Due to their pattered nanometer-sale structures, nanoarchitected materials were seen as potentially lighter and tougher than comparable materials. But this potential had largely been unrealized until the Portela-Green team studied the materials under conditions of fast deformation, such as during high-velocity impacts.

At Caltech, the team fabricated a nanoarchitected material using a two-photon lithography technique and constructed a repeating lattice pattern composed of microscopic struts before they finally arrived at their finally arrived at their ultralight carbon material.

Back at MIT, they performed microparticle impact experiments to test the material’s resilience to extreme deformation. Using ultrafast lasers, the researchers were able to control the speed at which microparticle projectiles impacted the nanoarchitected material made of two different densities. They found that the denser material was more resilient and embedded microparticles within it rather than allow them to tear through.

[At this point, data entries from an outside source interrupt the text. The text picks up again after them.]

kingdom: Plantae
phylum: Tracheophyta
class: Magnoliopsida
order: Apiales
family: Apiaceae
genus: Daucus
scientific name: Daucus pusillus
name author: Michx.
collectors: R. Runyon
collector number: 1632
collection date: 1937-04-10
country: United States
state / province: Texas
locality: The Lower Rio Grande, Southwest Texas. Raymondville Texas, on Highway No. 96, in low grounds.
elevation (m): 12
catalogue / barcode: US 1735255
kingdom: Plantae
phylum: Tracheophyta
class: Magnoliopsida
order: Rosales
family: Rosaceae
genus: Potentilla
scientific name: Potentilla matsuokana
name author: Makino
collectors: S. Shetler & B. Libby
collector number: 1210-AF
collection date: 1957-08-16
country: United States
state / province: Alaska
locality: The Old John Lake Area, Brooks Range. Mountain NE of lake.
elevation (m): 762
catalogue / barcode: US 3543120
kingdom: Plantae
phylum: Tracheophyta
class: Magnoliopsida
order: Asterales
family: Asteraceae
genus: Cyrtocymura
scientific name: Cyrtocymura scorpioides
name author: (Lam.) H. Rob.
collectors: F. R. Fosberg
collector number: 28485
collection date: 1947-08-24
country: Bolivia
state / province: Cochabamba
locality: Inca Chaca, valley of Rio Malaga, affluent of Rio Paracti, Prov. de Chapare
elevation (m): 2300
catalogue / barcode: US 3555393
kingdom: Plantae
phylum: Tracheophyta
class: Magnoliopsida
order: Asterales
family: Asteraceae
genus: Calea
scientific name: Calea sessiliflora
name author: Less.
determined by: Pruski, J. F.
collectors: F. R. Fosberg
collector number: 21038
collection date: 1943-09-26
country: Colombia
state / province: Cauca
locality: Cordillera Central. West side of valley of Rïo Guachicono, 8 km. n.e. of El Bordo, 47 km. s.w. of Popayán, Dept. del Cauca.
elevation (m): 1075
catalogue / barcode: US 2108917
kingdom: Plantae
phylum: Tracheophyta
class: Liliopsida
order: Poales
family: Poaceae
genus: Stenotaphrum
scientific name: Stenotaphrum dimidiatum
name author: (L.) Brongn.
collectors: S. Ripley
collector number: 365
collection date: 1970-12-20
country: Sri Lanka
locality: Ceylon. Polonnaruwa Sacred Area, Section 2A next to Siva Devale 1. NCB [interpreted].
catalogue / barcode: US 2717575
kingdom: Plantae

Upon closer inspection, the team observed that while the microscopic struts and beams within the denser material had been impacted by the projectiles, the surrounding lattice architecture had remained intact.

“We show the material can absorb a lot of energy because of this shock compaction mechanism of struts at the nanoscale, versus something that’s fully dense and monolithic, not nanoarchitected,” Portela says.

“Nanoarchitected materials truly are promising as impact-mitigating materials,” he adds “There’s a lot we don’t know about them yet, and we’re starting this path to answering these questions and opening the door to their widespread applications.”